B. Değerlendirme ve Gerekçe

Dava, hile ve inançlı işlem hukuki nedenlerine dayalı tapu iptali ve tescil, olmazsa bedel istemine ilişkindir.

Dosya içeriğinden ve toplanan delillerden, davacının maliki olduğu 1702 ada 1 parseldeki 10 nolu bağımsız bölümü 10.06.2019 tarihinde satış suretiyle davalıya devrettiği anlaşılmıştır.

Bölge adliye mahkemelerinin nihai kararlarının bozulması 6100 sayılı Kanun'un 371. maddesinde yer alan sebeplerden birinin varlığı hâlinde mümkündür.

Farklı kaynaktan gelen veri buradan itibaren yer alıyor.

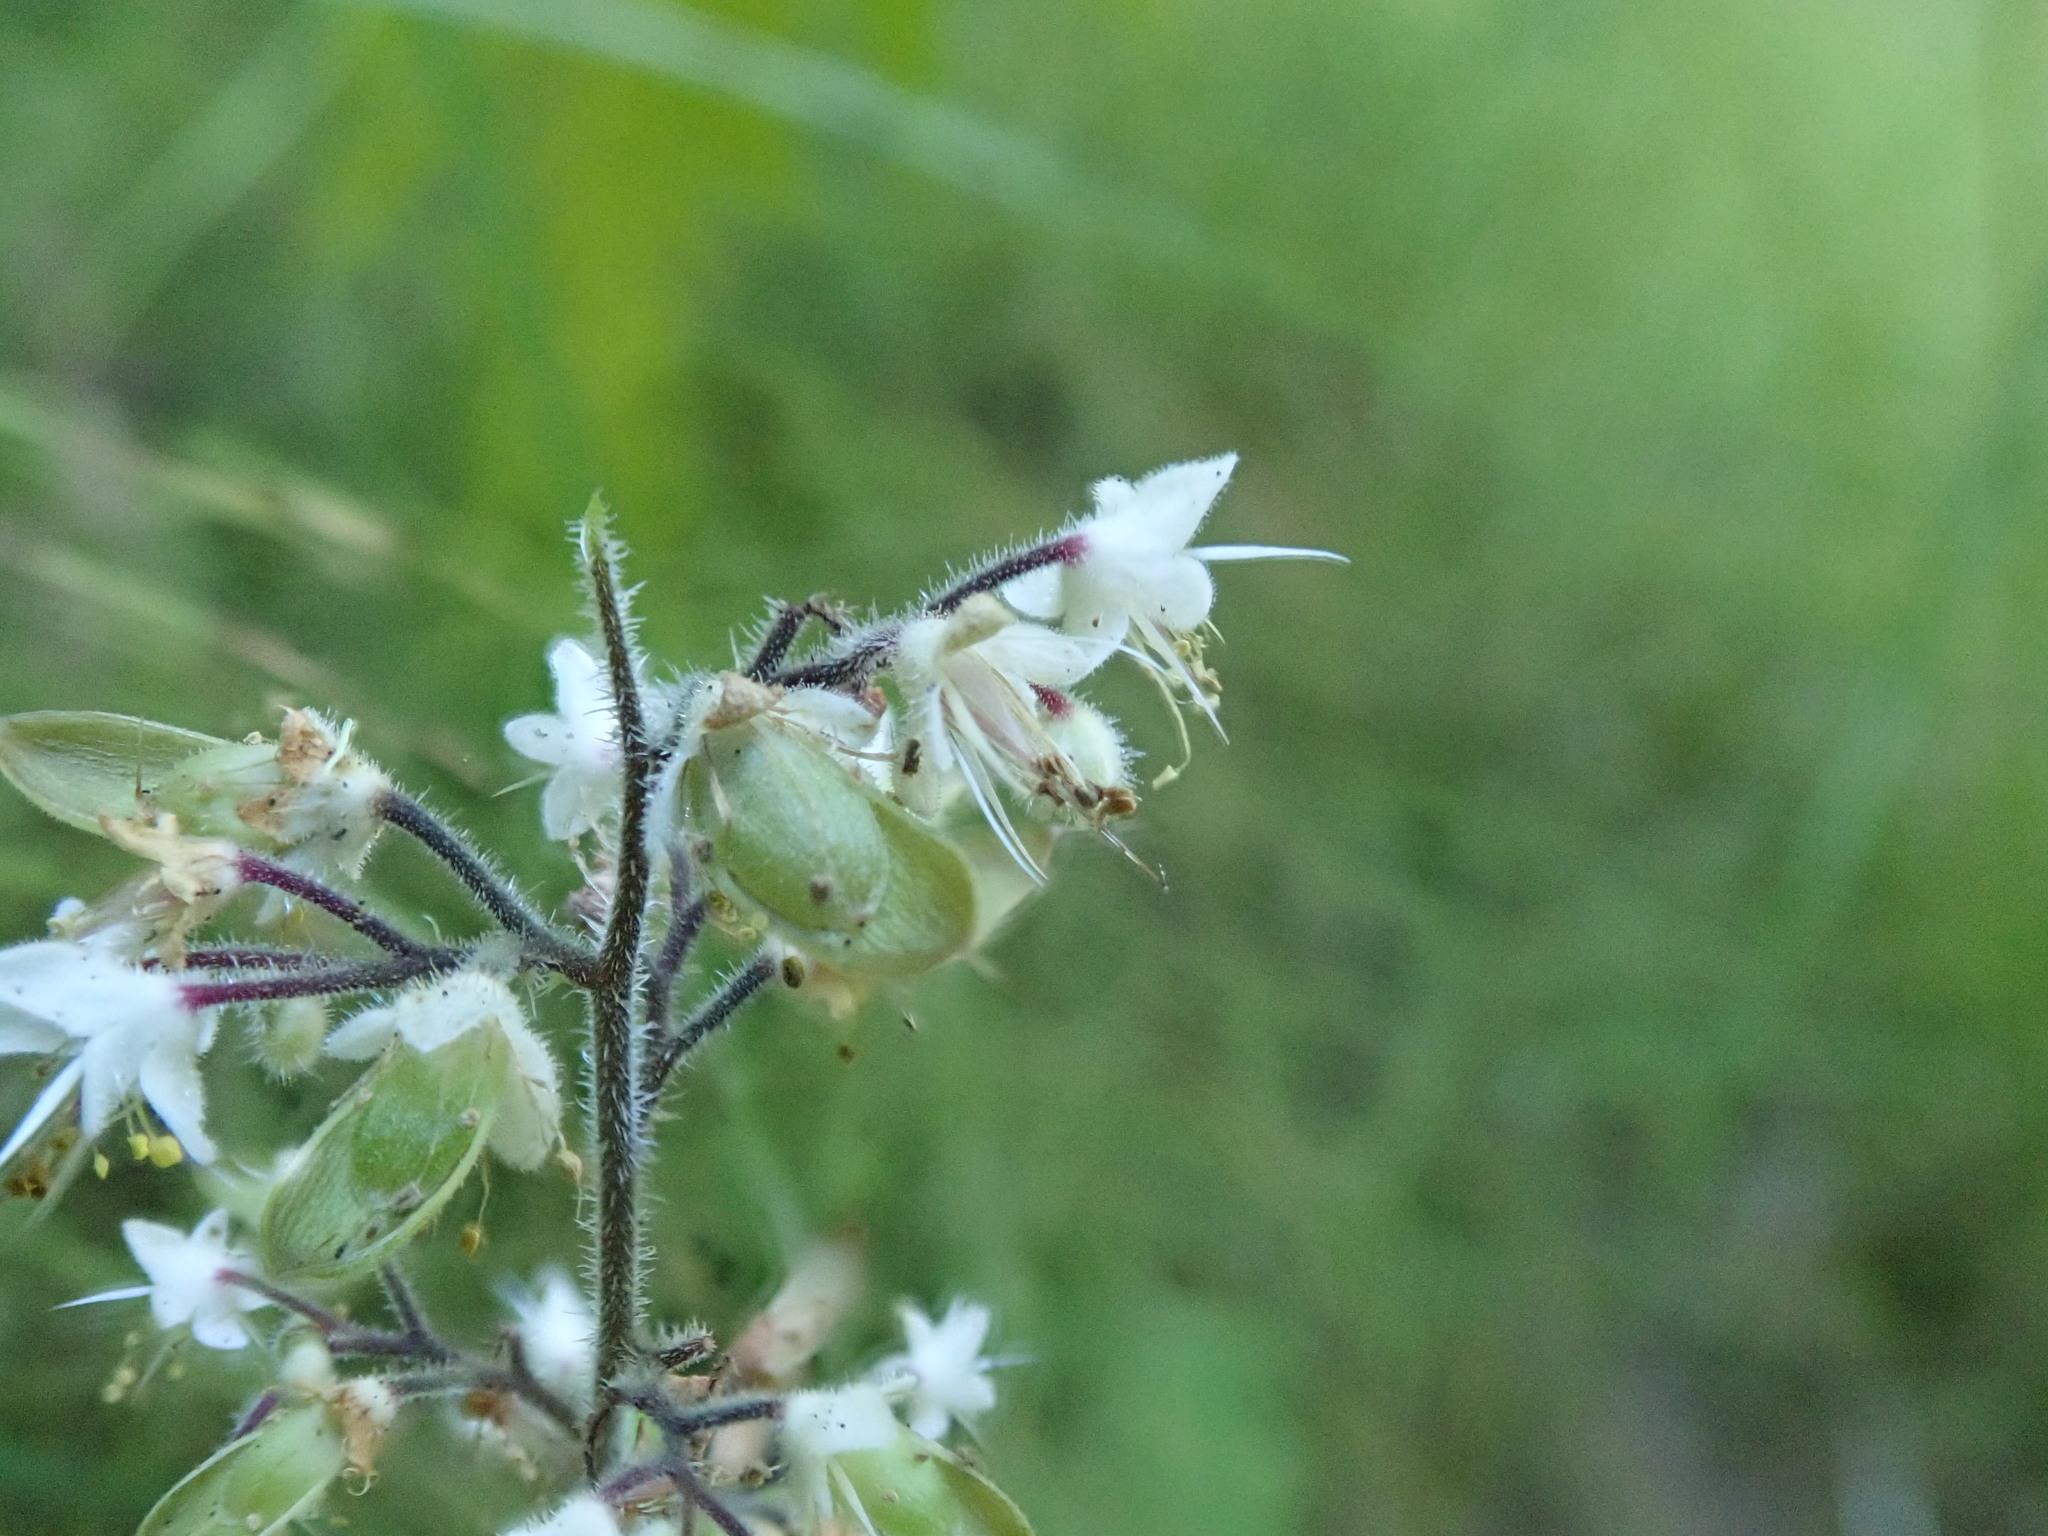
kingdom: Plantae
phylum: Tracheophyta
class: Magnoliopsida
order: Saxifragales
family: Saxifragaceae
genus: Tiarella
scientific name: Tiarella trifoliata
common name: Sugar-scoop
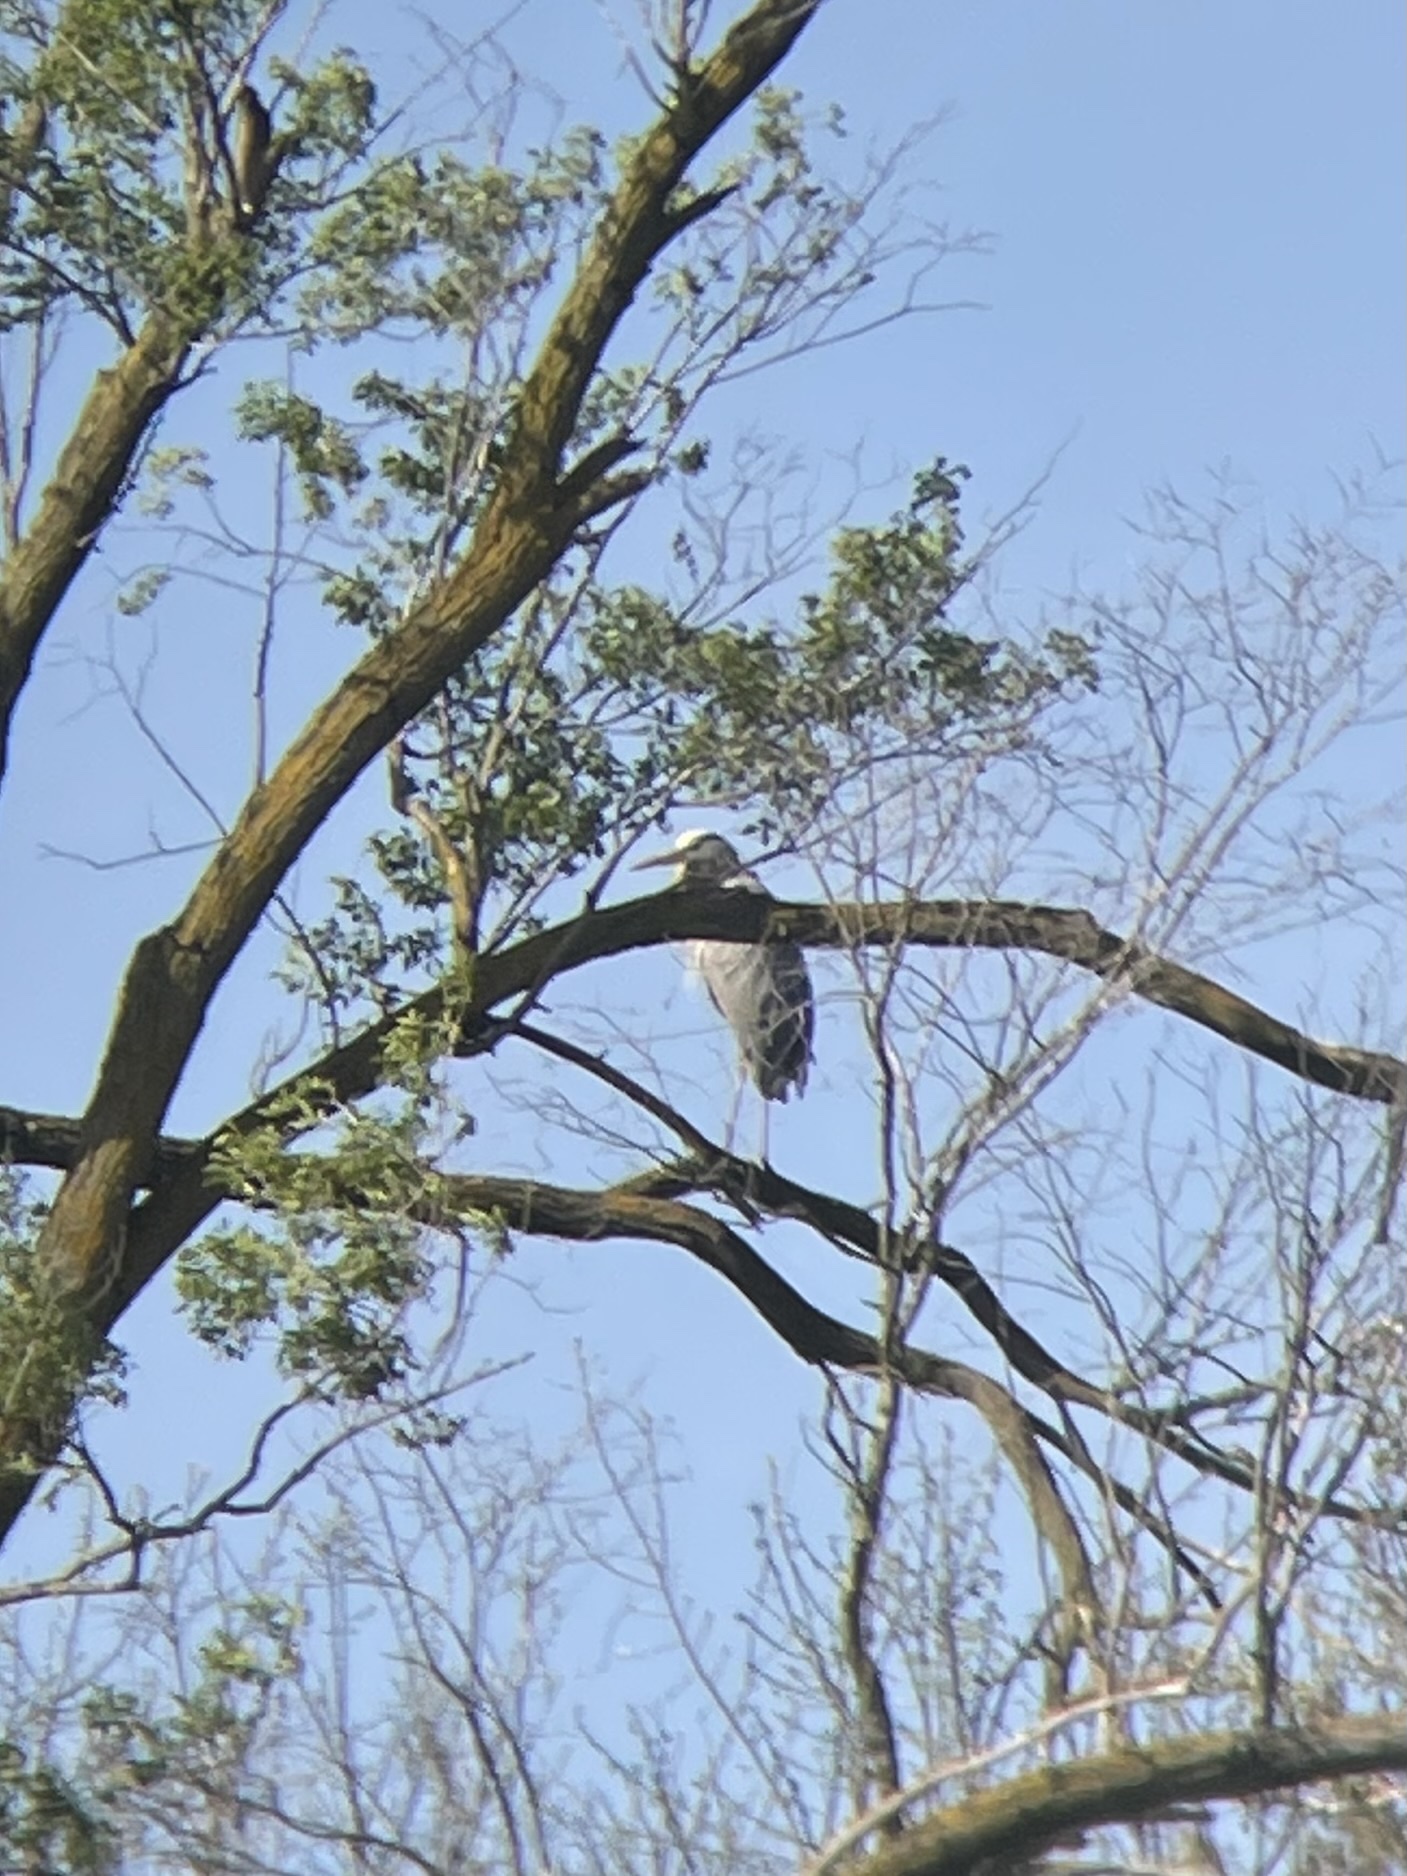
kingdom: Animalia
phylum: Chordata
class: Aves
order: Pelecaniformes
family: Ardeidae
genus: Ardea
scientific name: Ardea herodias
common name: Great blue heron
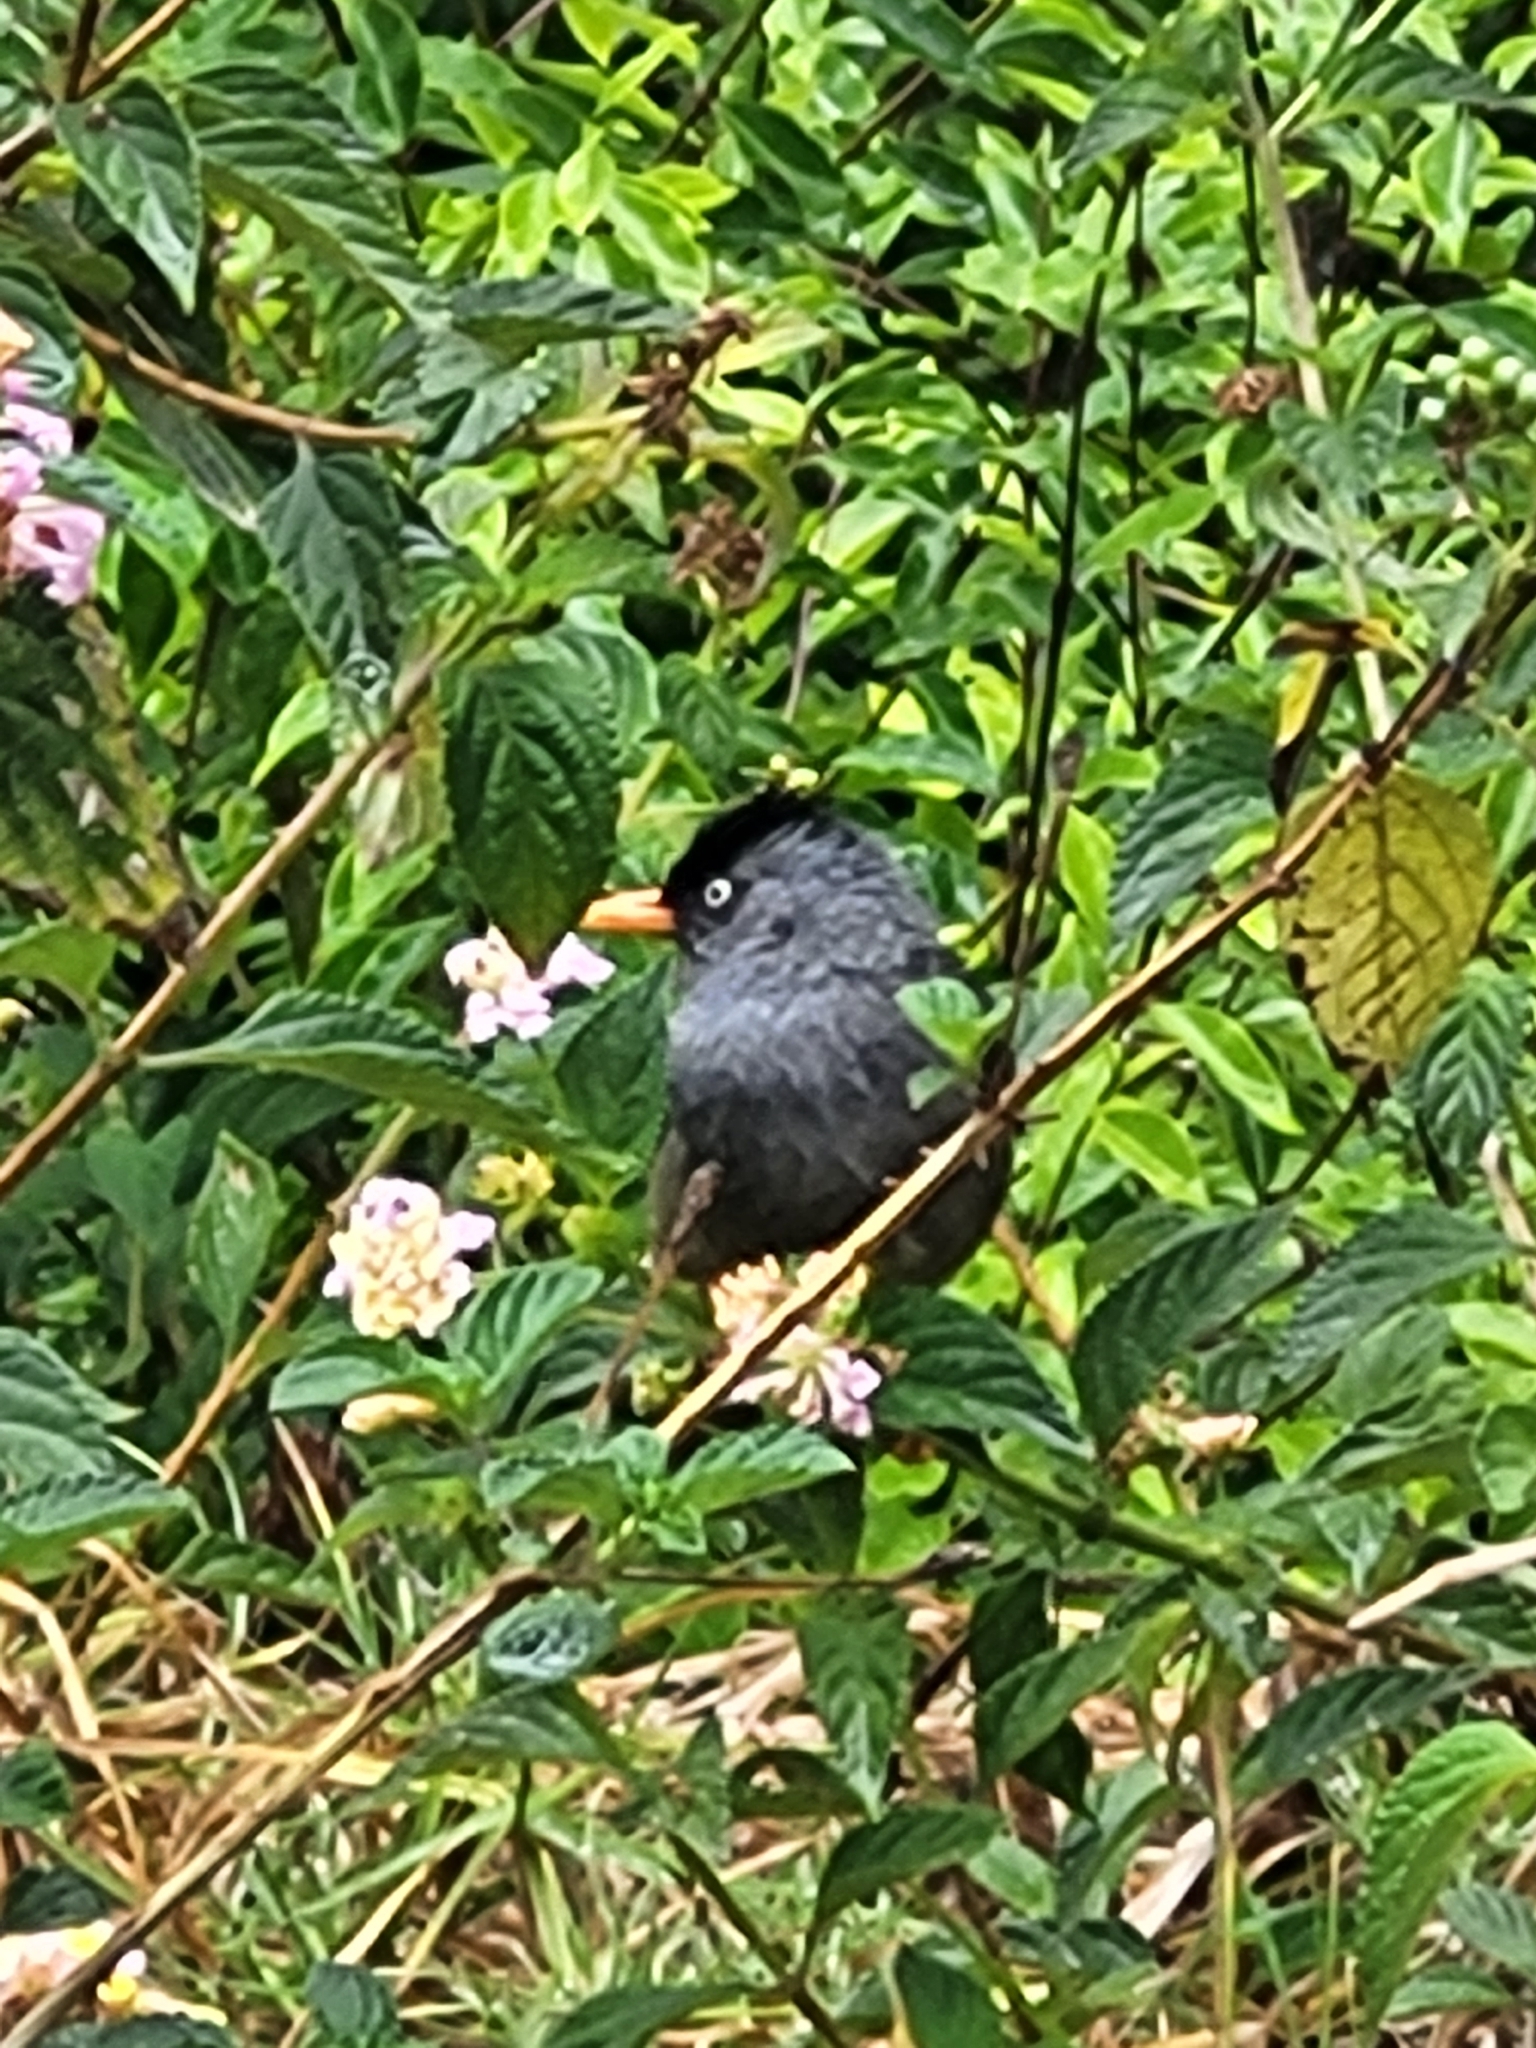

Temyizen incelenen karar, tarafların karşılıklı iddia ve savunmalarına, dayandıkları belgelere, uyuşmazlığa uygulanması gereken hukuk kuralları ile hukuki ilişkinin nitelendirilmesine, dava şartlarına, yargılama ve ispat kuralları ile kararda belirtilen gerekçelere göre usul ve kanuna uygun olup temyiz dilekçesinde ileri sürülen nedenler kararın bozulmasını gerektirecek nitelikte görülmemiştir.

VI. KARAR

Açıklanan sebeplerle;

Davacı vekilinin temyiz itirazlarının reddi ile Bölge Adliye Mahkemesi kararının 6100 sayılı Kanun'un 370. maddesinin birinci fıkrası uyarınca ONANMASINA,

Aşağıda yazılı 157,75 TL bakiye onama harcının temyiz eden davacıdan alınmasına,

Dosyanın İlk Derece Mahkemesine, kararın bir örneğinin Bölge Adliye Mahkemesine gönderilmesine,

09.12.2024 tarihinde kesin olmak üzere oy birliğiyle karar verildi.